Anche i professori, però, sono stati catapultati improvvisamente in un mondo a loro nuovo in cui a dominare sono le piattaforme online, gli incontri tramite app, e le mail degli alunni. È stato complicato reinventare il modo di fare lezione ma questo ha portato alla luce nuovi schemi di didattica e nuove modalità di apprendimento.
I ragazzi di oggi sono i “nativi digitali” loro sono nati con in mano lo smartphone, ma a chi spetta il compito di educarli alla tecnologia?
I professori hanno notato che quando si tratta di tecnologia le menti dei ragazzi viaggiano ad una velocità illimitata, ma nel momento in cui si trovano davanti a strumenti digitali nuovi dal loro punto di vista, allora subentra il caos “abbiamo dovuto insegnare loro a scrivere una mail, ad utilizzare il giusto linguaggio in base al destinatario, gli abbiamo detto a cosa serve e cosa inserire nella casella oggetto, e ora se devono fare comunicazioni all’insegnante lo fatto tramite mail” ha raccontato la professoressa Rusconi.
Sono praticamente saltati i tempi e i luoghi dell’apprendimento, sostituiti però da un modo nuovo e accattivante di fare lezione, aiutando e dirigendo gli studenti ad una forma di studio più mirata ed intelligente che si basa più sullo sviluppo e sulla rielaborazione delle conoscenze rispetto allo studio mnemonico.
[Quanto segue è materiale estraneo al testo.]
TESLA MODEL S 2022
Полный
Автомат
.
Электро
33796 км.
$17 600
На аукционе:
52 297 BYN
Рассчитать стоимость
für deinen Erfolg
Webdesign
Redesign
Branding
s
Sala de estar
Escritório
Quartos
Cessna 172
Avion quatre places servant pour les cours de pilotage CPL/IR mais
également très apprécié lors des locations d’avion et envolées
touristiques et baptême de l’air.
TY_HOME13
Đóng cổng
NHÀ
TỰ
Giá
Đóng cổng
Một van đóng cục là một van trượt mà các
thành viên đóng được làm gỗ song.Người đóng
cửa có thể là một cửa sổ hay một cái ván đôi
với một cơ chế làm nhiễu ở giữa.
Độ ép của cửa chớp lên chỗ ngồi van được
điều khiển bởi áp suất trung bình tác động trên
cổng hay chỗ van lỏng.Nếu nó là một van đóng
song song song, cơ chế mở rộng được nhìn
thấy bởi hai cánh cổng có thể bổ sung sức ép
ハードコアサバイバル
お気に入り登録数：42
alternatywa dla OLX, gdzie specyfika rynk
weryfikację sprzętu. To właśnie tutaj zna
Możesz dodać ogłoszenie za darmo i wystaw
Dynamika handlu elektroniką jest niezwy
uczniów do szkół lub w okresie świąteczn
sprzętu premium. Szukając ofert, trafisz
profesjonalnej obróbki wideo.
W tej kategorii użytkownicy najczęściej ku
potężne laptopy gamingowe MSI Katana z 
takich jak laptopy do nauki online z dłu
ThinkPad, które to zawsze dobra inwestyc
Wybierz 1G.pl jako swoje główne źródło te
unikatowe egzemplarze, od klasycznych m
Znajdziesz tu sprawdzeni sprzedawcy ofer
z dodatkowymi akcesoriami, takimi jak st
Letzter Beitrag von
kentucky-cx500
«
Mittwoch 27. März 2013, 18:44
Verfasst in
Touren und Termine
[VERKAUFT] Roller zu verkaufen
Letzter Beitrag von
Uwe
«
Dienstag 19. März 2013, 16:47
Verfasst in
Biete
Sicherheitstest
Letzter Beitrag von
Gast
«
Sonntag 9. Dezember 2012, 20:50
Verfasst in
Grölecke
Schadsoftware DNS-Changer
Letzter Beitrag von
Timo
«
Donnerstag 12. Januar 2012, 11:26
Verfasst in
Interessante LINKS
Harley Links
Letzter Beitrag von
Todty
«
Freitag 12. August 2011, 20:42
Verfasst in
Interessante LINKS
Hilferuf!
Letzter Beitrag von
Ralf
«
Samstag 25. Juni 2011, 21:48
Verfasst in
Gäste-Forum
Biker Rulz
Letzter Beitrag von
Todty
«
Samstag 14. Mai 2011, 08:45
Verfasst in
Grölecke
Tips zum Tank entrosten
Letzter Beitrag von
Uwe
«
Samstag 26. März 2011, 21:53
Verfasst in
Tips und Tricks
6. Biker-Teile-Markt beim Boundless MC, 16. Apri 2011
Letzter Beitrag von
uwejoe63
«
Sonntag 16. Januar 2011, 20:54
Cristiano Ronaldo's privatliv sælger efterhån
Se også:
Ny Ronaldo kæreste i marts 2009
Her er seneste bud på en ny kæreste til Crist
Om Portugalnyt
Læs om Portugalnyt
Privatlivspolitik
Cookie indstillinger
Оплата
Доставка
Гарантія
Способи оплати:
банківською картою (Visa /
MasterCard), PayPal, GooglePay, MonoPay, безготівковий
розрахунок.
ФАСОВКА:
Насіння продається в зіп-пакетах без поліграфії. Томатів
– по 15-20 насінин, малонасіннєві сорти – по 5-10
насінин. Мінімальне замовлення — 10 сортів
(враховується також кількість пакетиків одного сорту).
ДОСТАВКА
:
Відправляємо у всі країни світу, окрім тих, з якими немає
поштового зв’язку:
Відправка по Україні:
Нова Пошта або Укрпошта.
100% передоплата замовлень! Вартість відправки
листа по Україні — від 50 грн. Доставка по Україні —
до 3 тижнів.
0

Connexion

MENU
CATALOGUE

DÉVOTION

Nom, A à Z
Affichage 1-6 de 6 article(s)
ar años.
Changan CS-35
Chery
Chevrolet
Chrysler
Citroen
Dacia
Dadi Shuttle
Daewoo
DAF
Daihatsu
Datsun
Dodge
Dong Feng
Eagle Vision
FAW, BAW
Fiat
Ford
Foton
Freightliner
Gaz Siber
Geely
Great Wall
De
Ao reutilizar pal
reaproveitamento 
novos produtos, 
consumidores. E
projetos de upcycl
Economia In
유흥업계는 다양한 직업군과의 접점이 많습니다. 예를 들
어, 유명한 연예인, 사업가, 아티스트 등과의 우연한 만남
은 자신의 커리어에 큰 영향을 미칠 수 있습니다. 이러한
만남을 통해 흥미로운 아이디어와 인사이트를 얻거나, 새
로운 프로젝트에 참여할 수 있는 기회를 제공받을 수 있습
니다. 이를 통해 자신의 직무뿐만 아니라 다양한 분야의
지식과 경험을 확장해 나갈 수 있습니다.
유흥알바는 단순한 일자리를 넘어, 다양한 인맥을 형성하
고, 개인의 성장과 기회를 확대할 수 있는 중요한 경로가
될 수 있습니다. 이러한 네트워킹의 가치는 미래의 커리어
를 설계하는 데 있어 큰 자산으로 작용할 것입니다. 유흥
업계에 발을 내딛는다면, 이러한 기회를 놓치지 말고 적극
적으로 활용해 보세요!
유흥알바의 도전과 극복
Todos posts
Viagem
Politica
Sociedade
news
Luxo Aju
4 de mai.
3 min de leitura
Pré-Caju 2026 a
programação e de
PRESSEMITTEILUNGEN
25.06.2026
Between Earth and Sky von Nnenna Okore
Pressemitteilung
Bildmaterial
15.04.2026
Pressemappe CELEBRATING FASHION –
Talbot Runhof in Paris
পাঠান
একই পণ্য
Durante l’incontro, sono poi emersi importanti concetti come quello d’inclusione e di dispersione che è importante non perdere di vista, soprattutto quando si parla di ragazzi fragili.
“Questo percorso ci ha permesso di metterci alla prova, abbiamo notato più interesse e coinvolgimento da parte dei ragazzi e speriamo che continuino così fino alla fine dell’anno scolastico” hanno ribadito i professori.
Al termine della serata è stato annunciato il prossimo incontro che si terrà giovedì 11 febbraio alle ore 20.45; stavolta il titolo della serata è “vado al campetto”, la sfida a livello sociale di mantenere vivi i contatti tra i ragazzi e le ativitá sportive e ricreative al tempo del Covid.